The nymphomaniac matriarch of the Buff-Orpington family was hilarious
The whole production was extremely professional, and all the cast clearly relished their roles. Joe Wilson gave a convincing performance as our hero Dick Barton, and Luke Argles nicely portrayed the dim-witted Snowy, with Pete Bird as the capable Scot, Jock Anderson. Dawn Ford was suitably haughty as the missing heiress Felicity Buff-Orpington, with Hannah Montgomery as her mad-cap and feisty Scottish maid, Morag McGovern. Lucy-Ann Martin was perfect as the not-so-innocent Cicely Chichester and Rosa Ruggeri, John East and Indianna Scorziello were comically evil as the slightly ‘Allo ‘Allo-esque trio, The X Faction. Penny Payne was hilarious as Lady Muriel, the nymphomanic matriarch of the Buff-Orpington family, and Lisa Lloyd was delightful as Barton’s sticky-beaked housekeeper Mrs Snodgers.

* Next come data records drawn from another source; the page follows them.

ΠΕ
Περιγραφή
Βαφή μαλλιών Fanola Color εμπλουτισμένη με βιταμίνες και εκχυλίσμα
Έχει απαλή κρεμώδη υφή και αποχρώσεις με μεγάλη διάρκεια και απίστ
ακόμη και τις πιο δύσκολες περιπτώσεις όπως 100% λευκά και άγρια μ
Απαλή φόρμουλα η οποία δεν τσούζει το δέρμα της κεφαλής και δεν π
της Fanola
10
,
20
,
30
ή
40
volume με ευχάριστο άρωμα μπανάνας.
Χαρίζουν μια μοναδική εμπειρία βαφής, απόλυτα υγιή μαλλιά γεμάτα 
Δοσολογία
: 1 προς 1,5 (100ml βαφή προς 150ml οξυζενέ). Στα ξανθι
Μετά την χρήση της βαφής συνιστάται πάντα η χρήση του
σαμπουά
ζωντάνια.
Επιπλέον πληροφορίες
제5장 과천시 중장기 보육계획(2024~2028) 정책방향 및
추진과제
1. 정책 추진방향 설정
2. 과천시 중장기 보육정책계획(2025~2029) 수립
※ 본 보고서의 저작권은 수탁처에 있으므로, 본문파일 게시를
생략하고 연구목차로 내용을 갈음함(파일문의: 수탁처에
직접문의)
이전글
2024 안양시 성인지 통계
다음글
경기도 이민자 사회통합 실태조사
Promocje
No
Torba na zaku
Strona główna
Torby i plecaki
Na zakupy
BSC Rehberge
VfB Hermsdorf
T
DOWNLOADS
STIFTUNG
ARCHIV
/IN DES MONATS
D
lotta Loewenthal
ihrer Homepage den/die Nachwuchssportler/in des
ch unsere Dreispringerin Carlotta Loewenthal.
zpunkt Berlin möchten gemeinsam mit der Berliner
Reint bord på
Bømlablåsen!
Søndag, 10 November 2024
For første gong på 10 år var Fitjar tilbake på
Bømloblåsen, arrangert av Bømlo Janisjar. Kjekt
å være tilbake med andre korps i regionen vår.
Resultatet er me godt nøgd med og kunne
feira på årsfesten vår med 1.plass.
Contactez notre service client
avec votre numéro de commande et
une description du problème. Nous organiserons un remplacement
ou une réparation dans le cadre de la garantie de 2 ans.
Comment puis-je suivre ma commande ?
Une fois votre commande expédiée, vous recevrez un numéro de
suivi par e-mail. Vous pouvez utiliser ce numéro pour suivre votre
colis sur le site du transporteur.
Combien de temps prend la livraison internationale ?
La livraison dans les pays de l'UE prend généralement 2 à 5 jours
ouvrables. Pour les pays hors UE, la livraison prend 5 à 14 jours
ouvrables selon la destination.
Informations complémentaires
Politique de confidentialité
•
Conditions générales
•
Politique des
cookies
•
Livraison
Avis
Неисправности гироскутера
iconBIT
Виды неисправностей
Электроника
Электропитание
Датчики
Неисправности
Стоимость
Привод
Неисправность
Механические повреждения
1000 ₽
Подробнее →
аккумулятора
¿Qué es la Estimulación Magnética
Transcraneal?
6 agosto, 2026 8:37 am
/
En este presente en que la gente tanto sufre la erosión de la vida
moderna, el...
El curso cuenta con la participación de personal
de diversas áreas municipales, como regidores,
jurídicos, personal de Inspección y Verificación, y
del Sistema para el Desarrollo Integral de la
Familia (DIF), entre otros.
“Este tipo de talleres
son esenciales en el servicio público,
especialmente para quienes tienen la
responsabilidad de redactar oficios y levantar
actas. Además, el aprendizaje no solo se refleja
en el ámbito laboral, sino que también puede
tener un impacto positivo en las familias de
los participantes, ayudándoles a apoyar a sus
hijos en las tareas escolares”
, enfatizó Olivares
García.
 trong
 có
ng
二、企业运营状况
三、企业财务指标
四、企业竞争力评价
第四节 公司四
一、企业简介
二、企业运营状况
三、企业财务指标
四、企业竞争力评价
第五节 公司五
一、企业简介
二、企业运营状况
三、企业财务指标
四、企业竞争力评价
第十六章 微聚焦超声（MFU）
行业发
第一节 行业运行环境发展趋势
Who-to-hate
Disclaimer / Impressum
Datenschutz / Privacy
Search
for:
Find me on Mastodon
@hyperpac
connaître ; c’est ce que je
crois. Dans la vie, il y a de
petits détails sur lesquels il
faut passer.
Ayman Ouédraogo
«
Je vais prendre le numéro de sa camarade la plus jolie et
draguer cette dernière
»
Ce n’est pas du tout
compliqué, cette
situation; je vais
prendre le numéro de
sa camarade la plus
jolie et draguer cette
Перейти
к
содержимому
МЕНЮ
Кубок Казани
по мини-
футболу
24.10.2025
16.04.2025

Mike Brown as Major Reginald Fffoulkes, Steve North as James ‘Biggles’ Bigglesworth and Paul Ford as Sir Roderick Snashall all carried off their parts with great gusto. Connor Nestor played both the elephant-trampled love interest Roger Burke-Moseley and the eunuch Selim Jiz (how did he get his voice that high?). Chris Argles was the mysterious Kaesh Al-Gabouti and Steve Jacobs opened and closed the action as Barton’s deranged and revengeful ex-school friend Roly Farns-Barnsworth.
All in all it was an extremely enjoyable evening in a delightful setting, surrounded by people all clearly enjoying themselves both on and off the stage.